Before serving the model, it’s useful to monitor your GPU’s activity to confirm that CUDA is being utilized. Open two separate terminal windows:

# watch -n 1 nvidia-smi command runs nvidia-smi every second
# In the first terminal, run:
watch -n 1 nvidia-smi

# nvtop provides a real-time graphical representation of GPU usage
# In the second terminal, run:
nvtop

Now, serve the downloaded Merlinite model:

ilab model serve

Open another terminal window to start a conversation with the served model:

ilab model chat

While chatting with the model, observe the outputs from nvidia-smi and nvtop in the other terminal windows. As you interact with the model, you should see GPU activity increase in both nvidia-smi and nvtop.
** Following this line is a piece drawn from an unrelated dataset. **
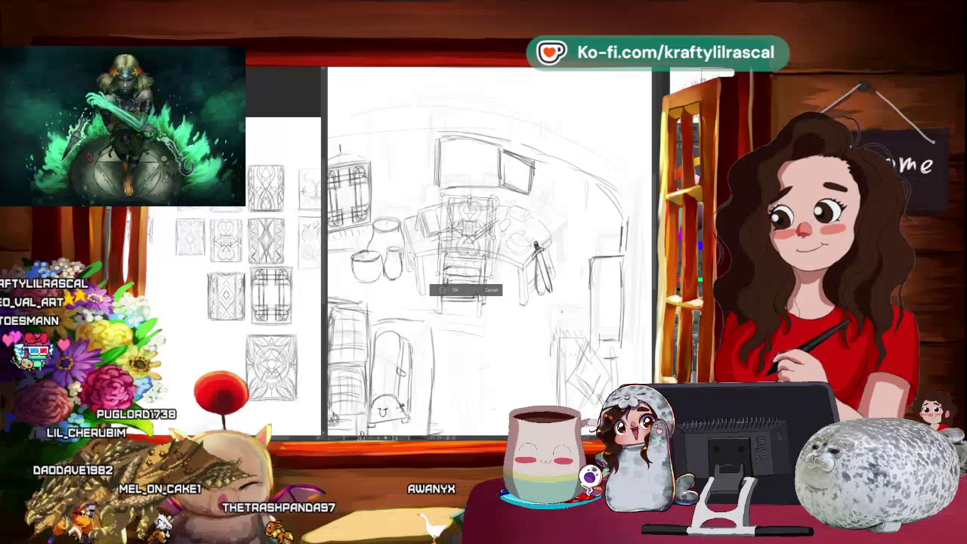
left_click_drag(466, 242, 467, 225)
This indicates that CUDA is being used to accelerate the processing, confirming that your setup is correctly utilizing the GPU for InstructLab operations.

Conclusion

In this tutorial, we’ve walked through the complete process of setting up InstructLab on a Fedora 40 virtual machine, from configuring the environment to verifying GPU acceleration with CUDA. Whether you’re fine-tuning models or running AI tasks, this setup provides a solid foundation for leveraging the power of GPU acceleration in your projects. Now that everything is up and running, you’re ready to explore the capabilities of InstructLab and take your AI development to the next level.